ApacheCon NA 2010 Session

Scientific data curation and processing with Apache Tika

In the first part of the talk, I will provide detail on Apache Tika, a content analysis and detection toolkit from the ASF. Tika provides flexible interfaces in Java, from the command line, and interactive, GUI-based for exploring the information landscape. I'll cover Tika's major components including its MIME type detection system, its Parsing framework (that integrates several major third-party parsing libraries), its language identifer and its Metadata system. The second part of the talk will show how NASA processes 10s-100s of terabytes of scientific data in myriad formats (e.g., HDF4/HDF5, NetCDF 4, Grib) and how it harmonizes the data's associated metadata models (e.g., HDF-EOS, CF, FGDC, etc.) using Tika. The discussion will center on the architecture of NASA's processing systems for the Earth science Decadal Study missions including OCO and SMAP, and the important open source technologies like Tika that help to implement the architecture.
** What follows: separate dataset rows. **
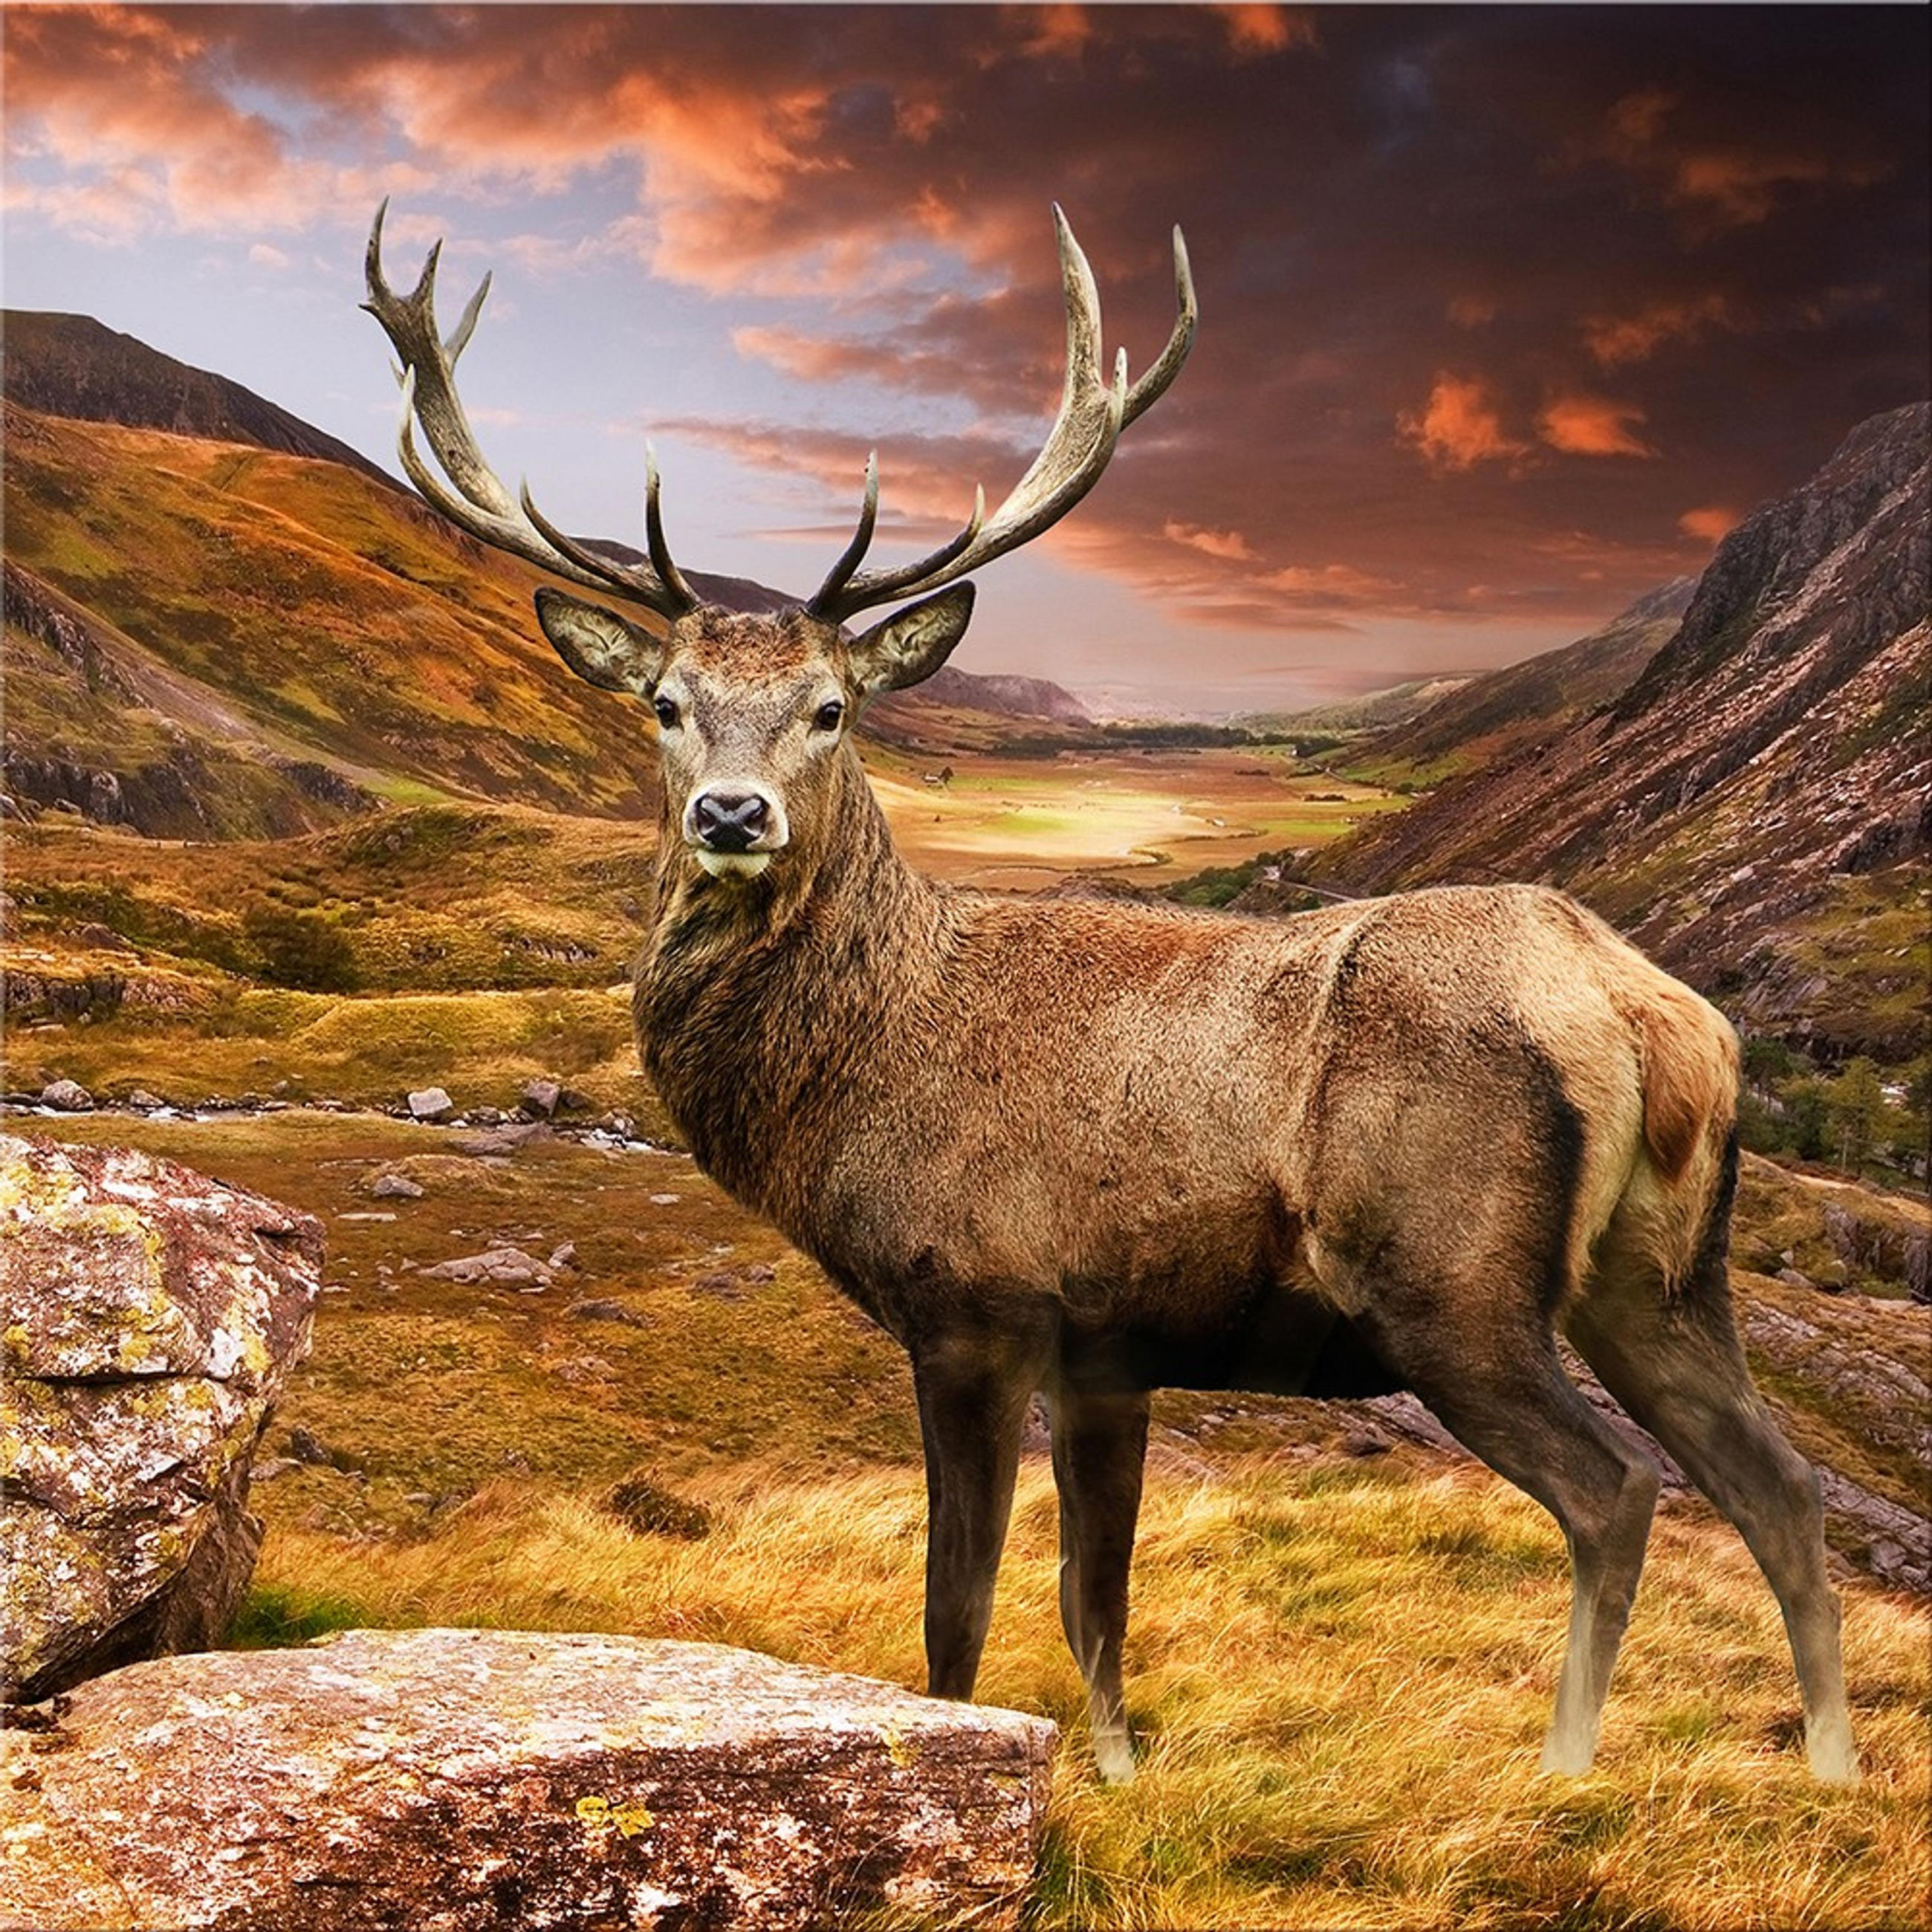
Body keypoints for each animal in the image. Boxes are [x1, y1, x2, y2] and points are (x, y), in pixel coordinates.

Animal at [363, 201, 1858, 1787]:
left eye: (832, 709)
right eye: (664, 705)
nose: (729, 815)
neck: (861, 1078)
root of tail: (1652, 1017)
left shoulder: (975, 1300)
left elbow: (958, 1608)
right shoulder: (1111, 1352)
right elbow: (1097, 1600)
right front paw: (1119, 1775)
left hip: (1451, 1282)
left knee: (1617, 1492)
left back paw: (1567, 1767)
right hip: (1663, 1277)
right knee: (1782, 1486)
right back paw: (1834, 1769)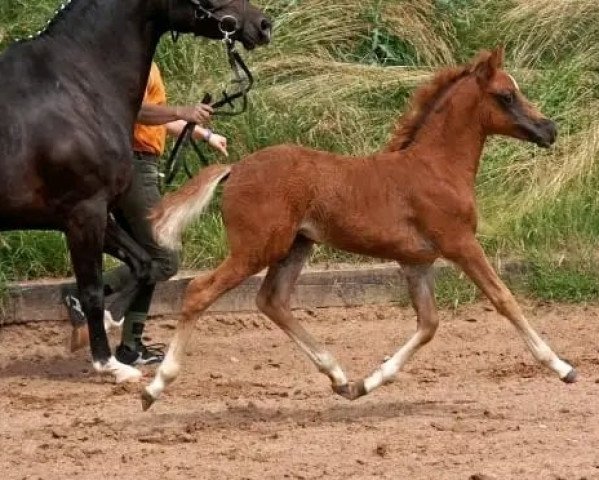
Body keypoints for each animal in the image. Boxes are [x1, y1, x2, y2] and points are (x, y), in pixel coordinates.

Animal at [0, 0, 272, 382]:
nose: (263, 25)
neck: (73, 86)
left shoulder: (99, 214)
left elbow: (143, 264)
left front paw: (100, 326)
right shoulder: (84, 213)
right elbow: (92, 290)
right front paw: (109, 363)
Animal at [142, 47, 576, 408]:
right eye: (506, 96)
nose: (549, 129)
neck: (436, 167)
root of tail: (235, 168)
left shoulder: (416, 262)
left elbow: (429, 324)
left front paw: (366, 384)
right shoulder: (460, 243)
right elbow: (504, 299)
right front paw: (562, 367)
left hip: (295, 247)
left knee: (272, 300)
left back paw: (339, 377)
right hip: (256, 249)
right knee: (200, 291)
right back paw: (155, 386)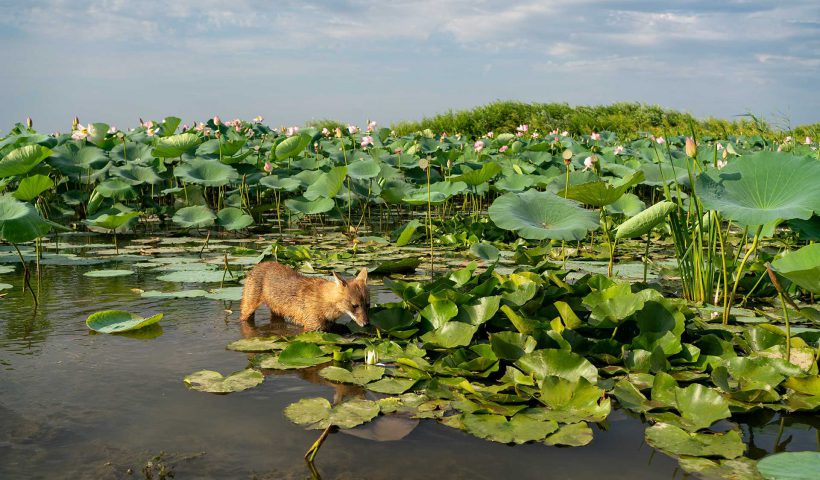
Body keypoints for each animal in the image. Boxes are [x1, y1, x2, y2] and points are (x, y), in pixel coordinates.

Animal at [239, 262, 370, 330]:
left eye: (368, 305)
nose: (367, 324)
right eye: (354, 305)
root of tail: (258, 265)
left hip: (277, 313)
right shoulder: (311, 329)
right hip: (248, 312)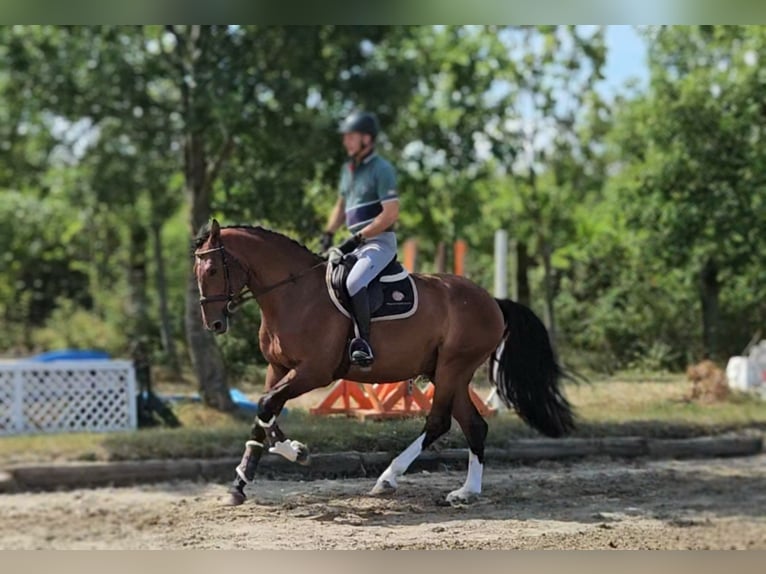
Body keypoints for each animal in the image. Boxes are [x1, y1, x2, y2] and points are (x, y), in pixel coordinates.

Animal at [194, 222, 576, 508]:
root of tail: (492, 301)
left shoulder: (314, 371)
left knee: (438, 422)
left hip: (453, 368)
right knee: (474, 426)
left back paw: (389, 477)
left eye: (211, 270)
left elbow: (265, 406)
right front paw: (258, 472)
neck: (292, 293)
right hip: (448, 372)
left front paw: (268, 466)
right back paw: (467, 491)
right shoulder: (277, 368)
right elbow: (267, 414)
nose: (213, 324)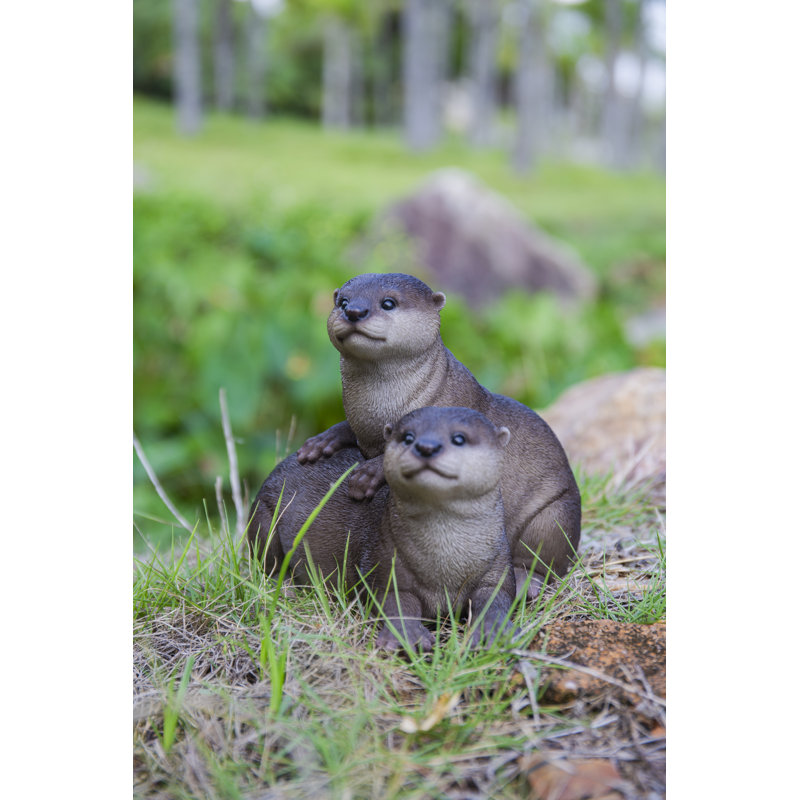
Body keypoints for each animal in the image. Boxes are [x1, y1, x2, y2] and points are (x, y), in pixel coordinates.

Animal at [248, 406, 517, 650]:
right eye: (408, 437)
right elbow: (391, 600)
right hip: (264, 514)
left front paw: (494, 632)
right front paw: (408, 635)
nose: (426, 447)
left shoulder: (498, 563)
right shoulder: (381, 559)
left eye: (459, 438)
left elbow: (498, 597)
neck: (446, 565)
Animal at [296, 272, 581, 596]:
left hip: (553, 515)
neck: (377, 414)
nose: (354, 311)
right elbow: (346, 429)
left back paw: (524, 581)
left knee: (547, 560)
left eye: (388, 302)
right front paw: (320, 443)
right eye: (342, 301)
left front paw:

At NASA, Tika is being used in concert with other Apache technologies including OODT (a grid technology used for science data processing currently incubating at Apache), Apache Lucene/Solr, and Apache SIS (another current Incubator project whose goal is to provide a computational library for geospatial data) to automate, virtualize and increase the efficiency of NASA's science data processing pipeline.